» **実施する作業**:
a. BLSについての抜粋では、心臓が突然止まった人のそばにいた人がBLSをするかどうかで何が変わるとされていますか。
b. BLSについての抜粋を、最後の文のあとから書き継いでください。

» **本文抜粋**:
2011年12月15日木曜日

ちょっと嬉しかったこと

学生時代にBLSやACLSの学生団体にのめり込んで、医学生や一般人向けに講習会をやってた。その中で、「資格もないのに(医師免許をとってないのに)、一般人向けに講習して何かあったらどうするの?」っていう質問が時々あった。

何かって何?と思っていた。

人が突然心臓が停止した時、その場にいた人がBLS、心臓マッサージ(胸骨圧迫)や人工呼吸をするかどうかで助かる可能性が上がる。現時点では、その場にいる人がBLSをするなんて可能性はゼロに近かった。
別に、ちょっとぐらいBLSの作法が間違って伝わろうがいいじゃないと。ほっておいたら死んでしまう人がいて、現時点では多分ほっておかれていて、少しでもBLSを知ってる人がいたら、何か変わるかもしれないし、と。

» **提示された情報**:
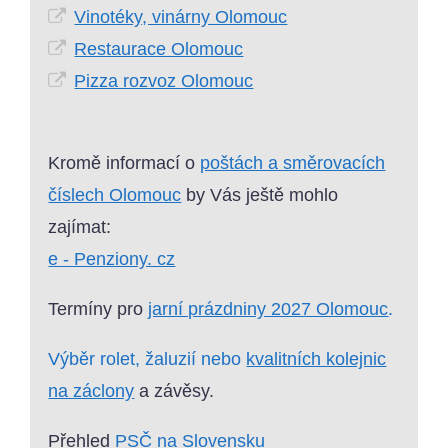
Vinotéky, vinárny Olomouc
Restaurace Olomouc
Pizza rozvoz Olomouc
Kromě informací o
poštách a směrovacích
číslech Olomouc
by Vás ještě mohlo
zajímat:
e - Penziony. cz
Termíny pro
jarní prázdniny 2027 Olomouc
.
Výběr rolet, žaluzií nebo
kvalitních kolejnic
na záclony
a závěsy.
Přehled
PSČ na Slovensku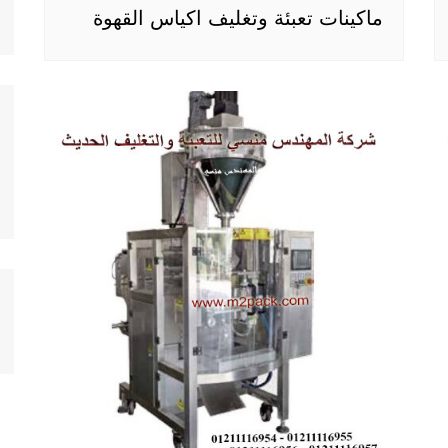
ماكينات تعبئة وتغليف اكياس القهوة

---

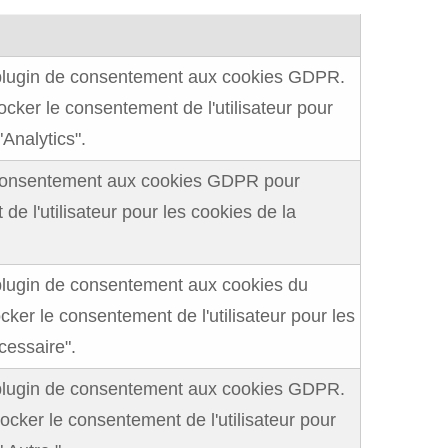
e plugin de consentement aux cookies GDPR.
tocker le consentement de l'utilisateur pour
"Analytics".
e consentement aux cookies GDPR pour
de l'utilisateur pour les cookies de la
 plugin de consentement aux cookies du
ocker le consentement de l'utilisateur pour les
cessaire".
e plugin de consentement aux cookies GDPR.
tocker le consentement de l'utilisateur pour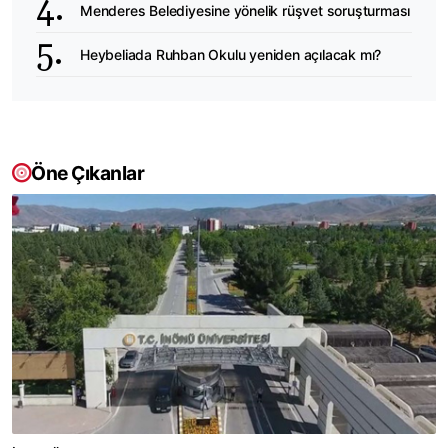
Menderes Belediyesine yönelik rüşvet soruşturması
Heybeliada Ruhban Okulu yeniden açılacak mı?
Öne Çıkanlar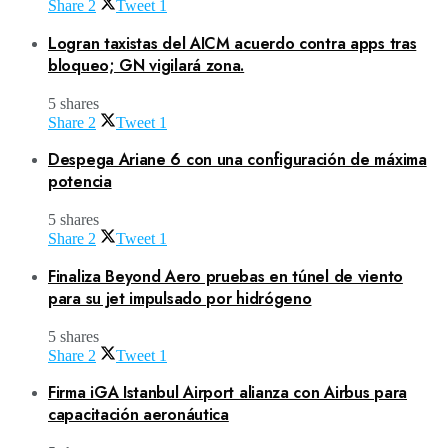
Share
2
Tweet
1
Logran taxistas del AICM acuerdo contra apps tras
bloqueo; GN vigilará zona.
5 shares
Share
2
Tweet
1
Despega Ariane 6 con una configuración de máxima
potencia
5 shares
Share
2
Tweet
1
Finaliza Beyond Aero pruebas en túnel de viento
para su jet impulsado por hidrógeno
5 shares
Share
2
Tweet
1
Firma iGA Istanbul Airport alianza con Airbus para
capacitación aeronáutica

» **各作業の回答**:
a. その人が助かる可能性が上がります。

b.
もちろん、間違って教えないようにする努力は必要だと思うし、一般人向けに講習会をしよう、なんて考える連中は、だいたい熱心に勉強してるんだけど。


ただ、「資格もないのに、講習会をしてよいのか?」
という質問には、ちゃんと応えようと思って(ってか、悔しかったので)、医学生と医療従事者でBLSの指導能力を比較してみた。こういう比較試験は、思った以上に手間で、2008年夏には構想してたのだけど、ちゃんと論文になったのは2011年だった。

論文になるころには、当時の悔しさなんてすっかり忘れて、初期研修に忙殺されてて。ただ、いろんな人を巻き込んでたので、ちゃんと形にしないとな・・・って気持ちだけで、論文になったときには、やっと終わったー(笑)って。



久しぶりに学生のACLSのワークショップに参加して、偶然にこの論文の話題になった。
「この論文みせたら教授が好意的になって、学生が一般人向けにBLS教えるのを、大学が支援してくれるようになりました」と言われて、ちょっと嬉しかった。
基礎医学研究も楽しかったけど、こんな論文で、ちょっと日常の医療(今回は医学生のBLS指導)が少しでも変わる機会がみれたのは(もちろん、今の学生達の活動が熱心だからってのが大きいんだろうけど)嬉しい、ほんとに。